Kolejny dzień zaczęliśmy od znalezienia urzędu gminy i zagłosowania. Chciałbym, żeby zawsze w mojej gminie były takie wyniki. Następnie zjedliśmy śniadanie i przeczekaliśmy poranny deszcz. Dość szybko osiągnęliśmy Włodawę i tam coś nam do łbów strzeliło, że może nie warto jechać wzdłuż granicy i lepiej się kierować na Białą Podlaską. Szybko jednak zdaliśmy sobie sprawę, że to był zły pomysł, bo droga wojewódzka nr 812 jest ruchliwa i niewygodna (głupio się jedzie rowerem po płytach betonowych).

domek

Wobec moich wyraźnych nacisków, zjechaliśmy jakąś polną ścieżynką z powrotem do Bugu.
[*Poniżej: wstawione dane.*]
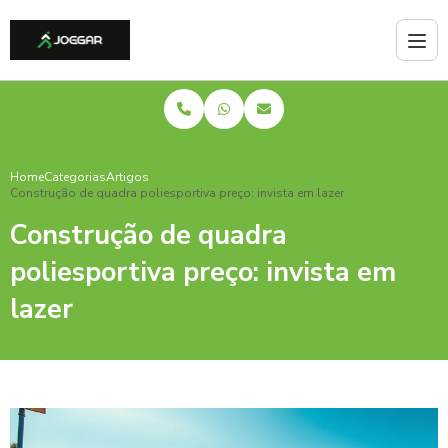
Home
Categorias
Artigos
Construção de quadra poliesportiva preço: invista em lazer
Construção de quadra
poliesportiva preço: invista em
lazer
Najciekawszym wydarzeniem tego dnia było chyba spotkanie z panem ze Straży Granicznej, który zabronił robić zdjęć słupkowi (patrz: po lewej) jako „Strategicznemu elementowi obrony granic”. Próbowaliśmy później odgadnąć, jaką to rolę (poza informacyjną) pełni słupek. Moim strzałem było, że jest to nasza wyrzutnia rakiet Patriot. Kolejny duży deszcz złapał nas w miejscowości Sławetycze. Przeczekaliśmy i koło 6pm pojechaliśmy wypatrując powoli jakiegoś miejsca do zanocowania. Sprawą krytyczną zaczęło to być w miejscowości Kodeń. Wbrew znakom na szkole, nie wydaje się, żeby schronisko młodzieżowe funkcjonowało. Warto jednak przejechać ostry zakręt w lewo i wybrać bliższą głównej drogi agroturystykę po lewej (1-go maja 35, Kodeń). Jest to zupełnie inne spojrzenie na kwestię przyjmowania turystów. O ile we wcześniejszych miejscach byliśmy traktowani profesjonalnie: mieszka się w zupełnie osobnym budynku, bez kontaktu z właścicielem, to tu pani Eugenia jest zdecydowanie gościnna. Chętnie napali w piecu, żeby można było wysuszyć ubrania. Odpowie na pytania o białoruską telewizję, spyta, na kogo głosować i opowie o języku chachłackim, w którym rozmawiał jej ojciec z sąsiadem - Białorusinem.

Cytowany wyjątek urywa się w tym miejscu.